• **EXERCISE**
Please return the lines of the data below from the line that contains "- **可遍历（iterable）的对象（包括 ES6" through the line that contains "var arr1 = [].slice.call(obj);", unchanged and including both of those lines.

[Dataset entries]

[Start of Attachment]

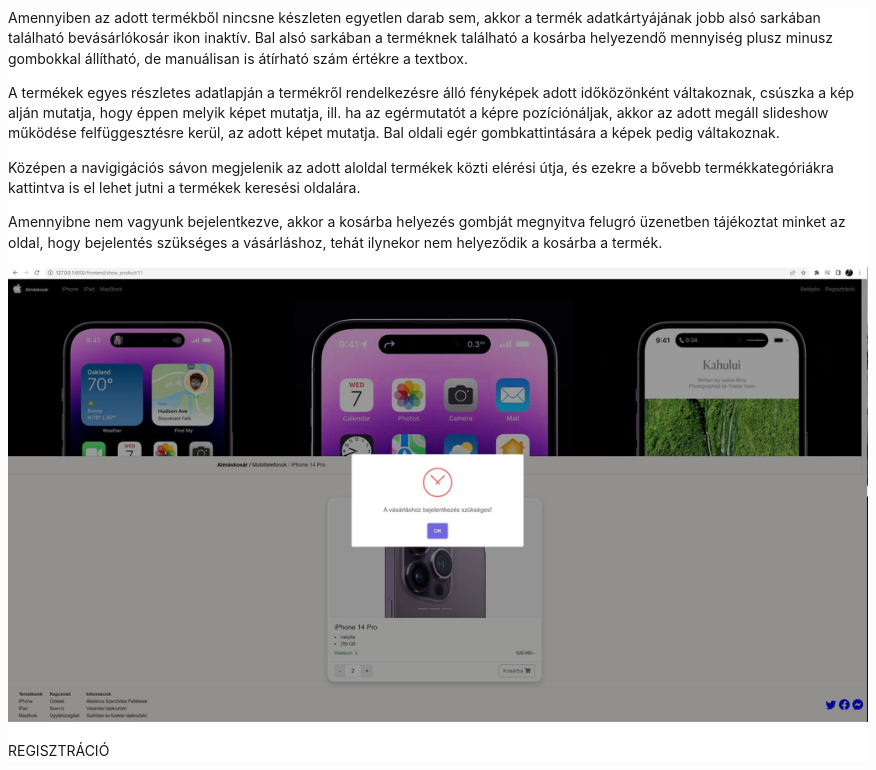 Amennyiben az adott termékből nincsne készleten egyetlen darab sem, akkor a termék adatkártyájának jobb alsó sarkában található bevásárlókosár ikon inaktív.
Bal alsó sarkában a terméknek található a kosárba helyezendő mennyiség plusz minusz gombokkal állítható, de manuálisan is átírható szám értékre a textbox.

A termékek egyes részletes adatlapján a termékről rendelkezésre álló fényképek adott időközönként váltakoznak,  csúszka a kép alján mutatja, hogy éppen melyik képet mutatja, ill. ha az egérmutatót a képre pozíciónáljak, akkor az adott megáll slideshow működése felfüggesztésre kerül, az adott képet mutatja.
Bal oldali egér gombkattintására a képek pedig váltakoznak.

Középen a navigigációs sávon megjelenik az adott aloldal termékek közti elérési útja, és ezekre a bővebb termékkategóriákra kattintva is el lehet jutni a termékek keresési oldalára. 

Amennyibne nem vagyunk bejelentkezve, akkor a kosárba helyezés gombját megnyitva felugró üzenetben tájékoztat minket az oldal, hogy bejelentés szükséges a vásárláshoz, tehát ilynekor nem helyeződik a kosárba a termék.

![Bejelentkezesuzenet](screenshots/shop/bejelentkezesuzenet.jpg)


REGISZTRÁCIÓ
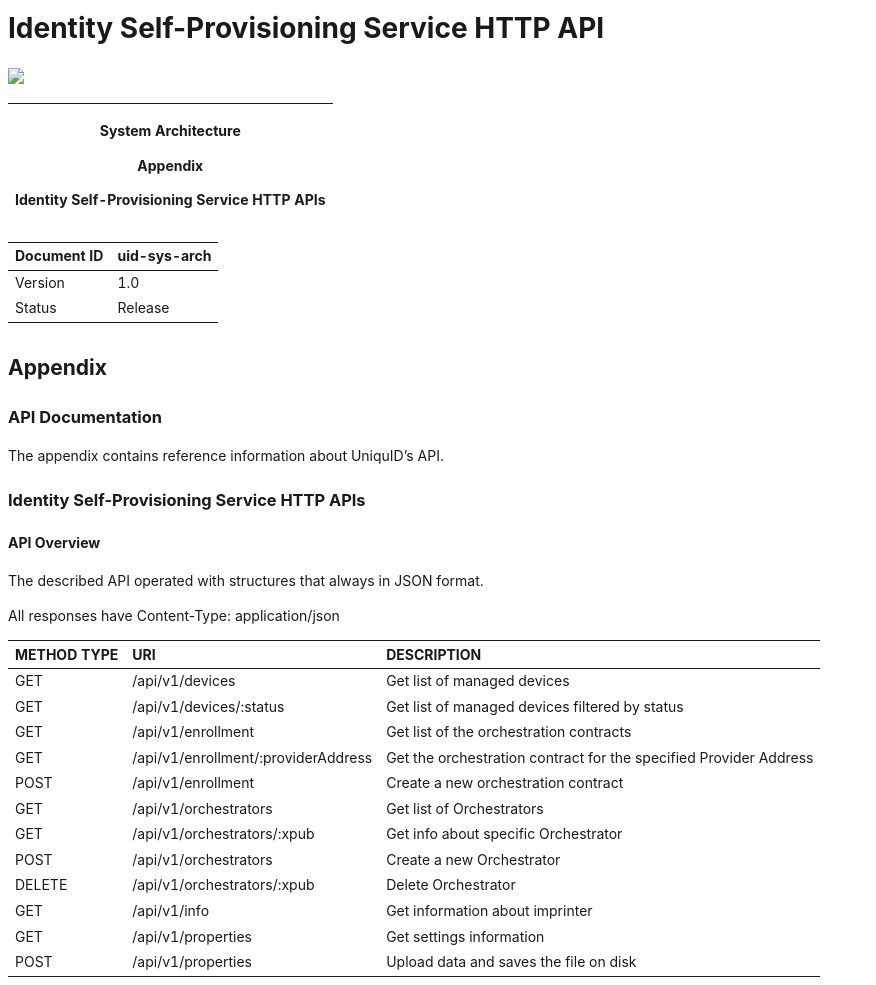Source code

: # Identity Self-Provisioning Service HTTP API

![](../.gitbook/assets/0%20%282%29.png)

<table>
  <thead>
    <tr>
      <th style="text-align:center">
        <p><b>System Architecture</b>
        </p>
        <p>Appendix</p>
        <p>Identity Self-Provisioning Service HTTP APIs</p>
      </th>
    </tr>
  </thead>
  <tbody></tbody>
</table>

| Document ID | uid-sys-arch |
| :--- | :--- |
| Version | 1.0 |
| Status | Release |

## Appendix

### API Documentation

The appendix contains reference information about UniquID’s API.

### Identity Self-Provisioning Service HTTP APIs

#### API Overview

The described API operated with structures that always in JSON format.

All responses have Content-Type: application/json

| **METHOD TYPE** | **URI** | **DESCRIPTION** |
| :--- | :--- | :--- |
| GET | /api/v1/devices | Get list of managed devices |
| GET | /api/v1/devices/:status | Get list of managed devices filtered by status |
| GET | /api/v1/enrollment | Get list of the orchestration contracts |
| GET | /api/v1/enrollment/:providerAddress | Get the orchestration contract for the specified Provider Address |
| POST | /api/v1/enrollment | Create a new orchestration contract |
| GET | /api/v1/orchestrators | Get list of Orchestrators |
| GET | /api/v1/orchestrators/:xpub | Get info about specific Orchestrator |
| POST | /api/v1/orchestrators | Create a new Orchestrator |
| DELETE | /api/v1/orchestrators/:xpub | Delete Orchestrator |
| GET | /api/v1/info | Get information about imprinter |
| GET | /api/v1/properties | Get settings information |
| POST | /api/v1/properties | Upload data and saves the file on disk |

[End of Attachment]
[Start of Attachment]

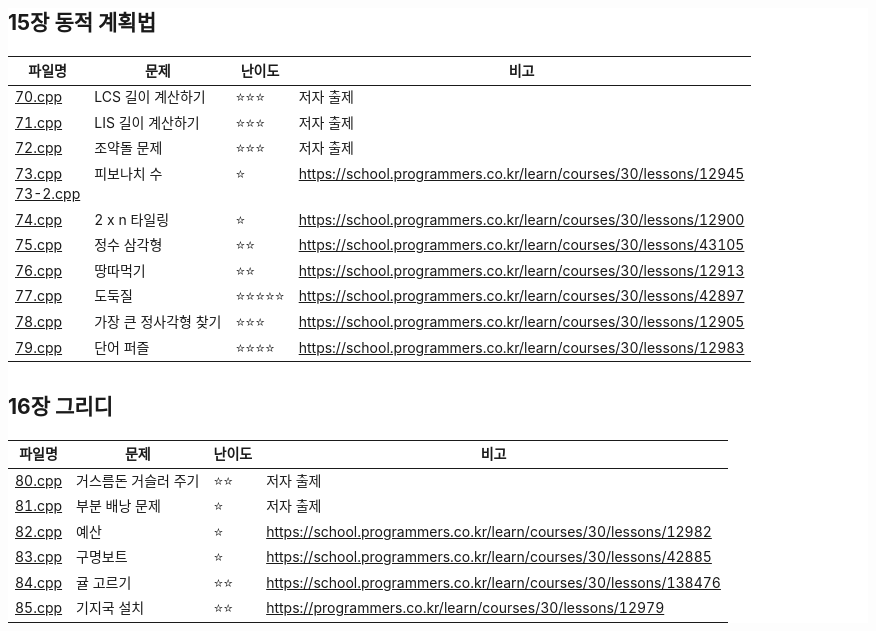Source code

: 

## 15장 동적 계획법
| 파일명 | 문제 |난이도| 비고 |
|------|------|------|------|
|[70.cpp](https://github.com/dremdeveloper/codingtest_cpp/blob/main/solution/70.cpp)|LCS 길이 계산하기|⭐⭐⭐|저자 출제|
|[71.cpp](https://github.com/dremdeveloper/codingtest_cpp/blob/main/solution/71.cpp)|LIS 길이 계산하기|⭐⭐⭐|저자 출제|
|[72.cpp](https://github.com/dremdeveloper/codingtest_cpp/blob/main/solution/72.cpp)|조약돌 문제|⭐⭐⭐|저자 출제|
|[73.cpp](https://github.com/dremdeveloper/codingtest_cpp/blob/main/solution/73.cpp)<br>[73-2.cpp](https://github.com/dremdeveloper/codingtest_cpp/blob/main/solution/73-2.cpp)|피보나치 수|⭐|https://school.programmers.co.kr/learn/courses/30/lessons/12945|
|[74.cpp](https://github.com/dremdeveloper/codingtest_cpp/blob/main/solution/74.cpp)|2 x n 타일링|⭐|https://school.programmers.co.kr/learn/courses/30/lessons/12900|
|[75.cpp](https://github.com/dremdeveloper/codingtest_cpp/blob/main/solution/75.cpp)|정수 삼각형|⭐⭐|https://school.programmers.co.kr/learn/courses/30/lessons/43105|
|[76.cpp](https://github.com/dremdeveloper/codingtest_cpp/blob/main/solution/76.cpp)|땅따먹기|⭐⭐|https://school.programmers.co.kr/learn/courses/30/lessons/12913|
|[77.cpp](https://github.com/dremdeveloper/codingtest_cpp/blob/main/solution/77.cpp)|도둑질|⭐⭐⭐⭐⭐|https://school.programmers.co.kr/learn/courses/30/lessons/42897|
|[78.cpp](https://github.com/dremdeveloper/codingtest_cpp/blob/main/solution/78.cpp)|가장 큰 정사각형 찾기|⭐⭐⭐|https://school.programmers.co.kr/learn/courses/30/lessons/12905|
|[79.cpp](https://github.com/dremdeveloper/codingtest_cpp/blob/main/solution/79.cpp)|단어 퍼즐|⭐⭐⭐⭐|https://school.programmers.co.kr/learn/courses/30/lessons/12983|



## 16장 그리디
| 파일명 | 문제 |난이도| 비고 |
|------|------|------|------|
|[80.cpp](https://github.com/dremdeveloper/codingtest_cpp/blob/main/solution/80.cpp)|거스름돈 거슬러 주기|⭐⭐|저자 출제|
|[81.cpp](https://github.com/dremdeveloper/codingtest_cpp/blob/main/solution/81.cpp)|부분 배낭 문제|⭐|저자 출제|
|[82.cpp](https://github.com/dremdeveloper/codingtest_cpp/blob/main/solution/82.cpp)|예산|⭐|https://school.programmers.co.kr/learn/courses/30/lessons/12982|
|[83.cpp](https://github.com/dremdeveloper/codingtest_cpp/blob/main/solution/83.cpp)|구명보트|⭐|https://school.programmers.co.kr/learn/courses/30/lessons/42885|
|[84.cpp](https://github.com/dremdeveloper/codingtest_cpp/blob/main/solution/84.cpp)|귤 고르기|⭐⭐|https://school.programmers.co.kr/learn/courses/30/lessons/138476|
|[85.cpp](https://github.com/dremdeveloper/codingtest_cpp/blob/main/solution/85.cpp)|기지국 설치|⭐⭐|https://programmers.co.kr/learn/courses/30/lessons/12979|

[End of Attachment]
[Start of Attachment]

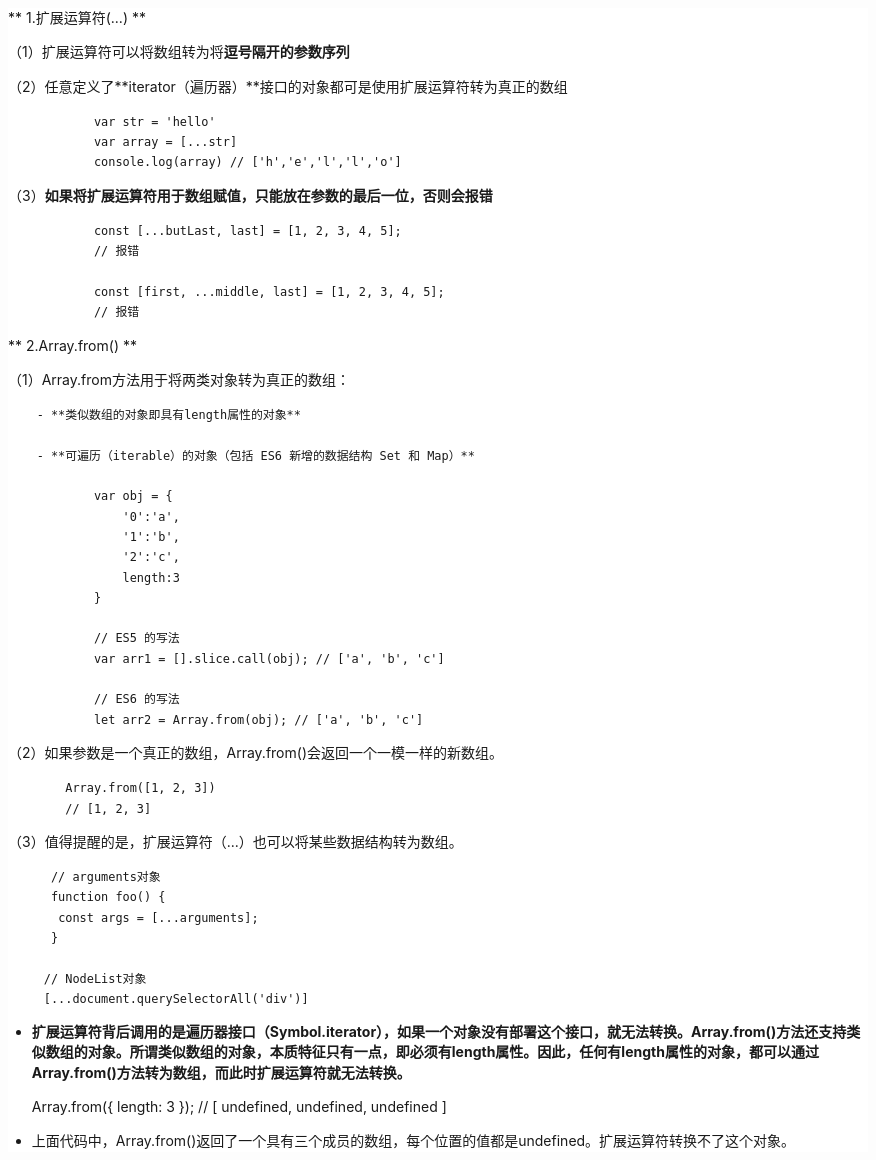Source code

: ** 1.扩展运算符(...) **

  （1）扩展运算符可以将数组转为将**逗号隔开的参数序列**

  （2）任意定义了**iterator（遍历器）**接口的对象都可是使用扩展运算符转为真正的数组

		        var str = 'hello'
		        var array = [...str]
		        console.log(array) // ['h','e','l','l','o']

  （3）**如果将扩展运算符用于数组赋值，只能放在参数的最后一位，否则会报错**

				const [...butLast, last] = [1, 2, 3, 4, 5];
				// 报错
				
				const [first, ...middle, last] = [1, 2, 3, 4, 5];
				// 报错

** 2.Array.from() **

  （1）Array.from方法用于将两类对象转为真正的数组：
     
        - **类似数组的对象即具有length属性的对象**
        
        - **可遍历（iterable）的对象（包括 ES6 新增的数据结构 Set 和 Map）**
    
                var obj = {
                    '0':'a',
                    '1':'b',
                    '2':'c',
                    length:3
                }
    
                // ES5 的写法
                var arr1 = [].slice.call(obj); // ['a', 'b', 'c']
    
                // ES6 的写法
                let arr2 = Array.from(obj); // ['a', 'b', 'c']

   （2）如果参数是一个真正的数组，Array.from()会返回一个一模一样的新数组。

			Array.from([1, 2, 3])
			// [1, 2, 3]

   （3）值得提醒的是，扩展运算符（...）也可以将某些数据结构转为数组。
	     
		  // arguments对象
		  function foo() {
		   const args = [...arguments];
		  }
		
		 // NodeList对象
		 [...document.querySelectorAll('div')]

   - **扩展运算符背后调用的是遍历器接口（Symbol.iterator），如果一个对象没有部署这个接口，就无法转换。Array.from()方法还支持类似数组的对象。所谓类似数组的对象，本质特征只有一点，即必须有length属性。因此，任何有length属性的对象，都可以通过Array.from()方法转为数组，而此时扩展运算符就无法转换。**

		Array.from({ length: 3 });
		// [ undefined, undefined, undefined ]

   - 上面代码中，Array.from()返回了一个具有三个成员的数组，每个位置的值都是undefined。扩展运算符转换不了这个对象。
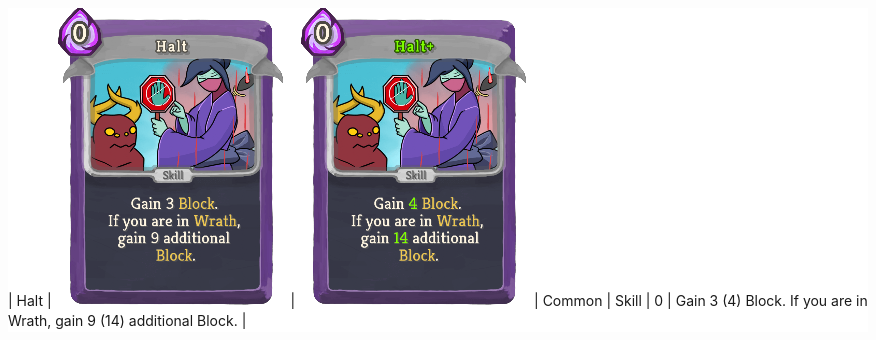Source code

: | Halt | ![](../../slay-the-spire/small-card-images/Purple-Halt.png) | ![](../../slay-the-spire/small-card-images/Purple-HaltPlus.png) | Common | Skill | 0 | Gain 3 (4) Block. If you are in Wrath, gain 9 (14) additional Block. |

[End of Attachment]

• **RESULT BELOW**
        - **可遍历（iterable）的对象（包括 ES6 新增的数据结构 Set 和 Map）**
    
                var obj = {
                    '0':'a',
                    '1':'b',
                    '2':'c',
                    length:3
                }
    
                // ES5 的写法
                var arr1 = [].slice.call(obj); // ['a', 'b', 'c']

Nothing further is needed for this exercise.